- _EXERCISE_
Copy the complete listing word for word, but do not carry over any images.
++++++
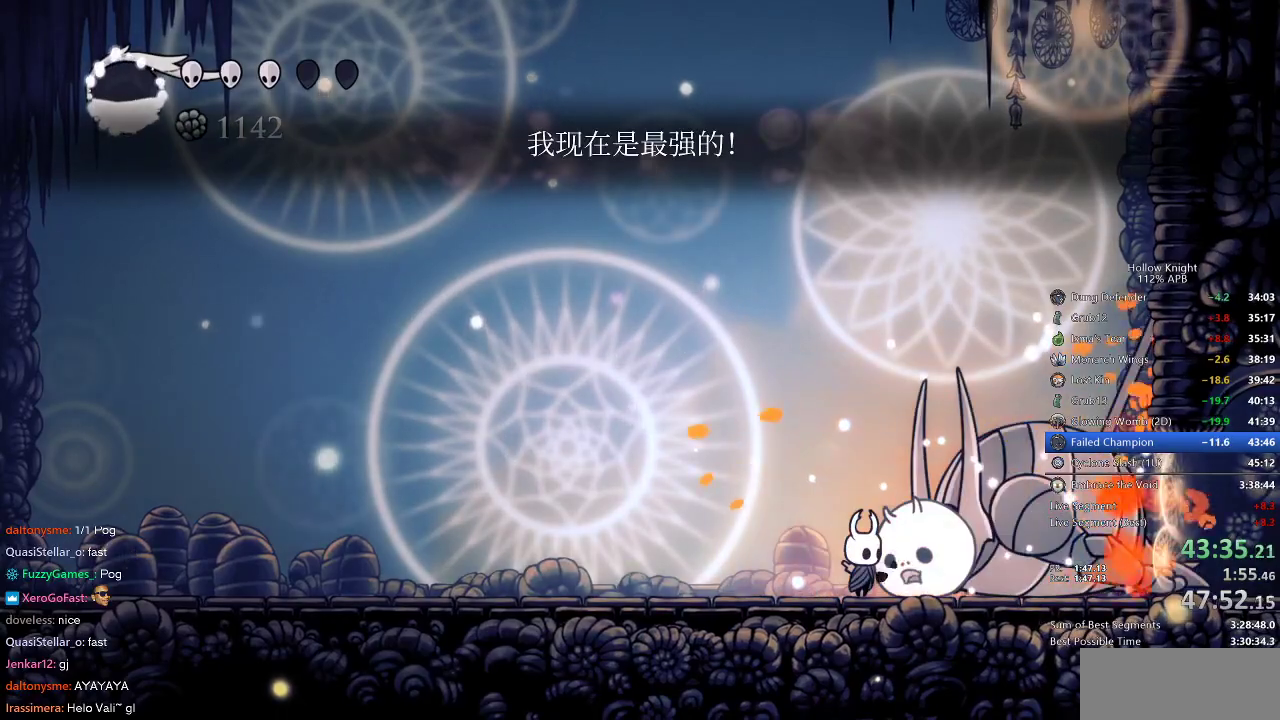
{"keys": ["nail"], "events": [[100, "nail", "up"], [267, "right", "down"], [400, "right", "up"], [433, "nail", "down"]]}
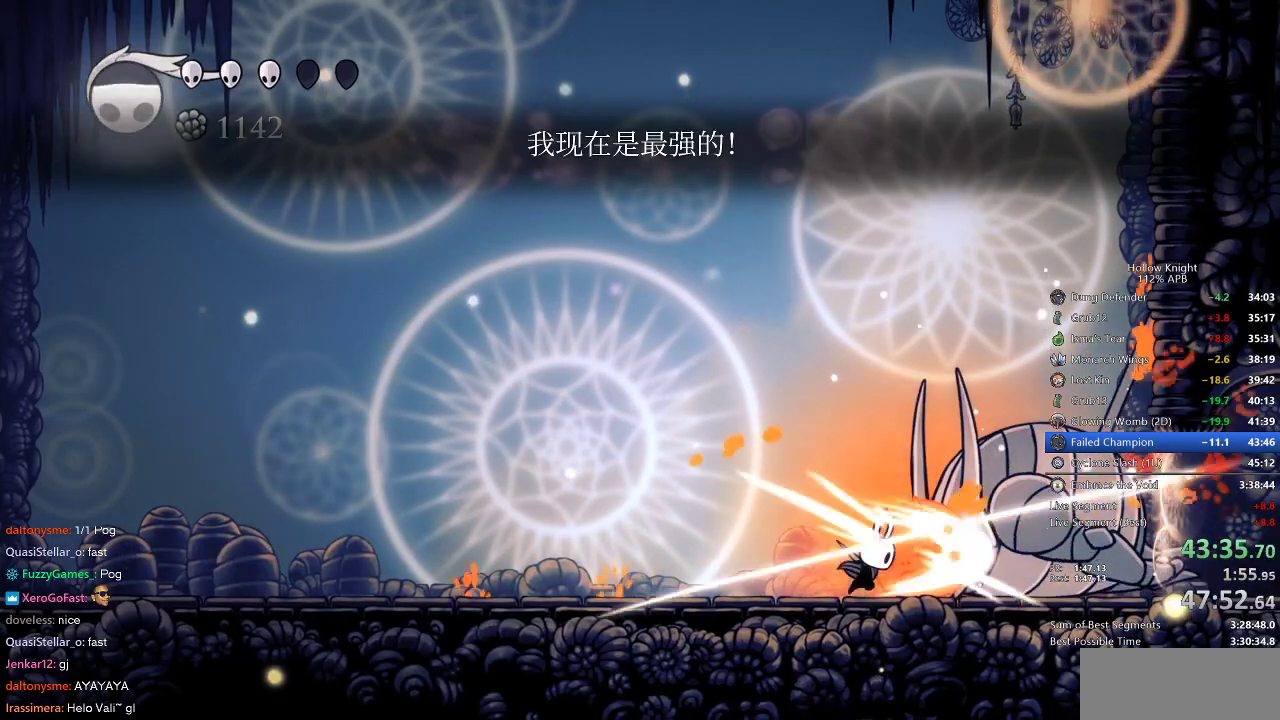
{"keys": [], "events": [[33, "nail", "up"], [267, "right", "down"], [367, "nail", "down"], [367, "right", "up"], [450, "nail", "up"]]}
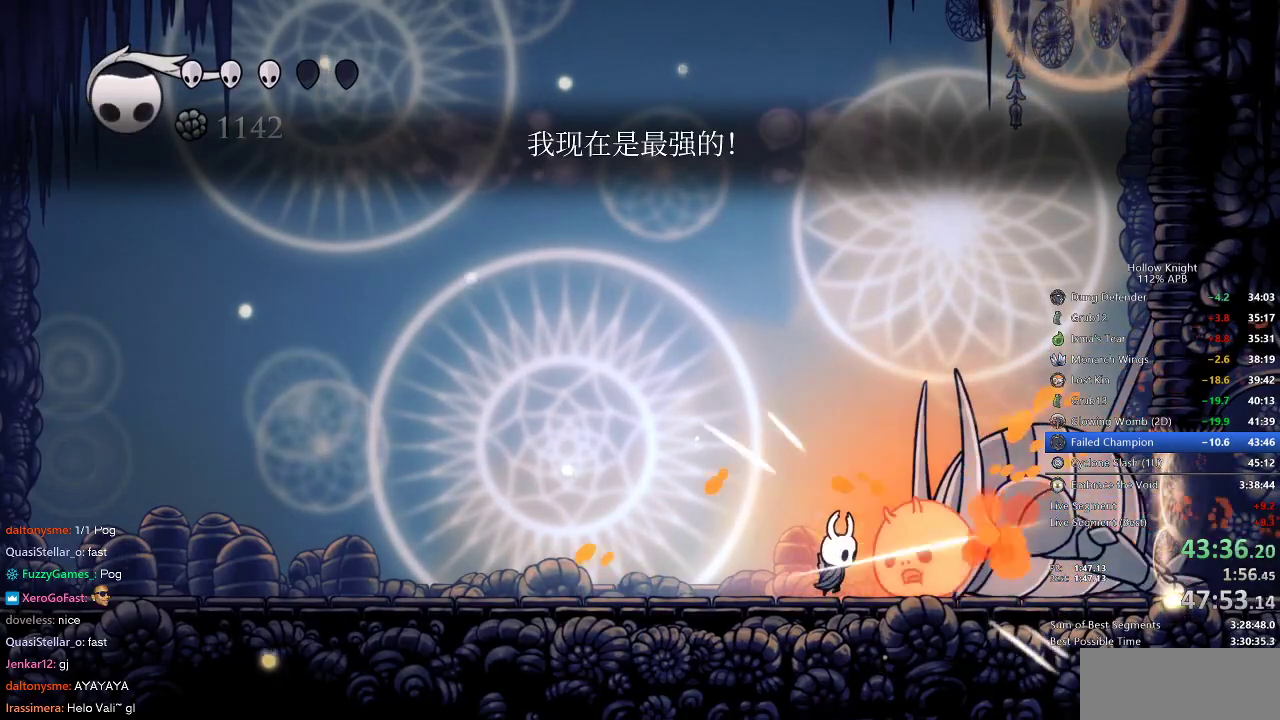
{"keys": [], "events": [[167, "right", "down"], [217, "right", "up"], [283, "nail", "down"], [383, "nail", "up"]]}
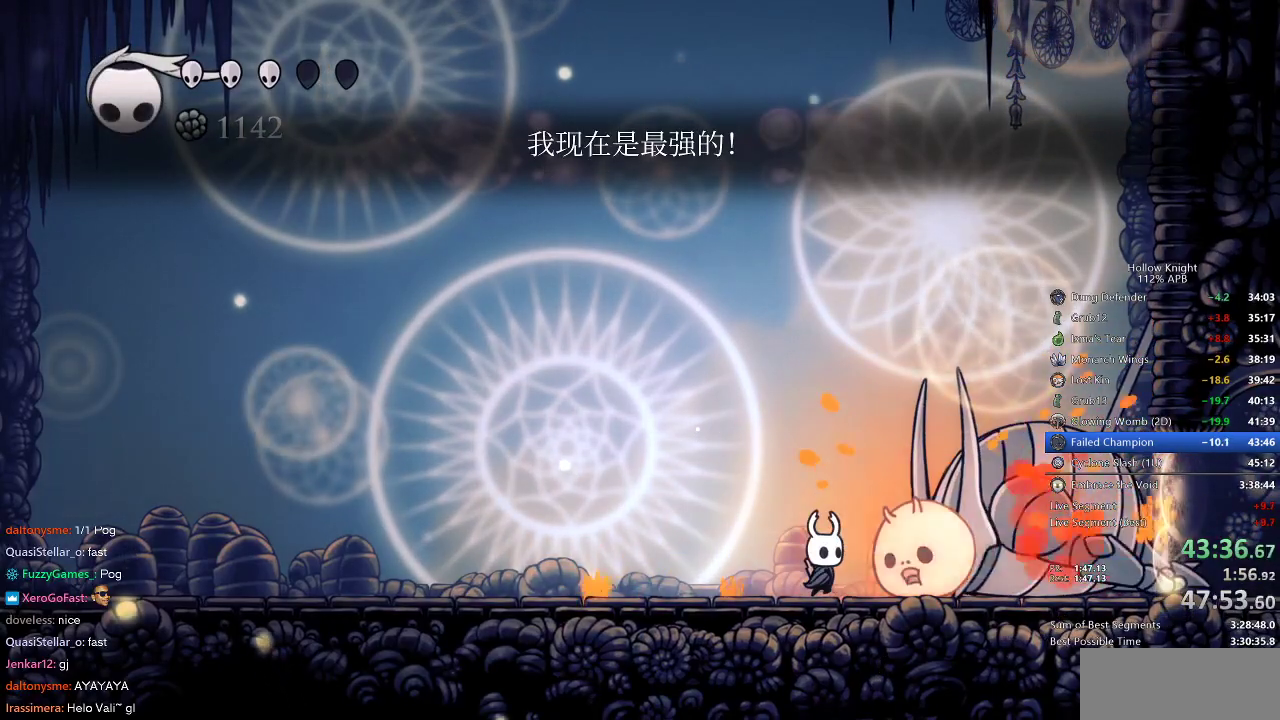
{"keys": [], "events": [[117, "right", "down"], [200, "nail", "down"], [200, "right", "up"], [283, "nail", "up"]]}
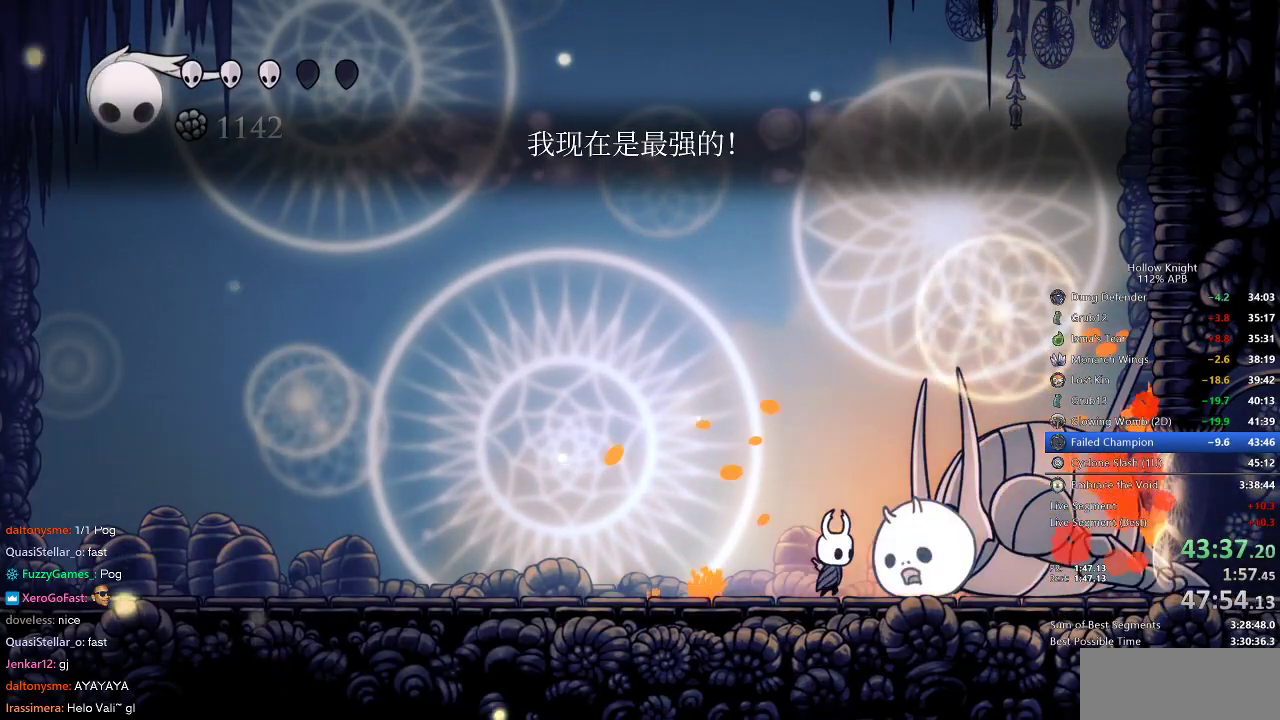
{"keys": [], "events": [[17, "right", "down"], [67, "right", "up"], [100, "nail", "down"], [200, "nail", "up"]]}
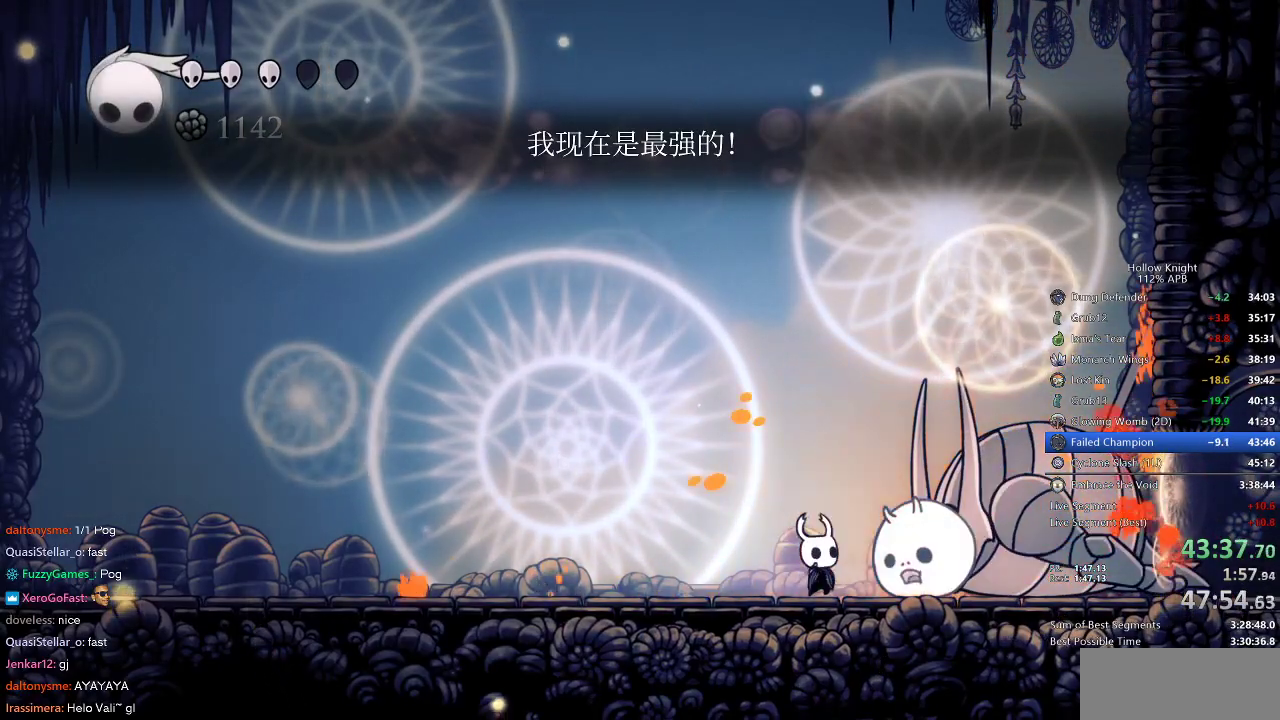
{"keys": [], "events": [[33, "nail", "down"], [133, "nail", "up"]]}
++++++
- _WORKED SOLUTION_
{"keys": ["nail"], "events": [[100, "nail", "up"], [267, "right", "down"], [400, "right", "up"], [433, "nail", "down"]]}
{"keys": [], "events": [[33, "nail", "up"], [267, "right", "down"], [367, "nail", "down"], [367, "right", "up"], [450, "nail", "up"]]}
{"keys": [], "events": [[167, "right", "down"], [217, "right", "up"], [283, "nail", "down"], [383, "nail", "up"]]}
{"keys": [], "events": [[117, "right", "down"], [200, "nail", "down"], [200, "right", "up"], [283, "nail", "up"]]}
{"keys": [], "events": [[17, "right", "down"], [67, "right", "up"], [100, "nail", "down"], [200, "nail", "up"]]}
{"keys": [], "events": [[33, "nail", "down"], [133, "nail", "up"]]}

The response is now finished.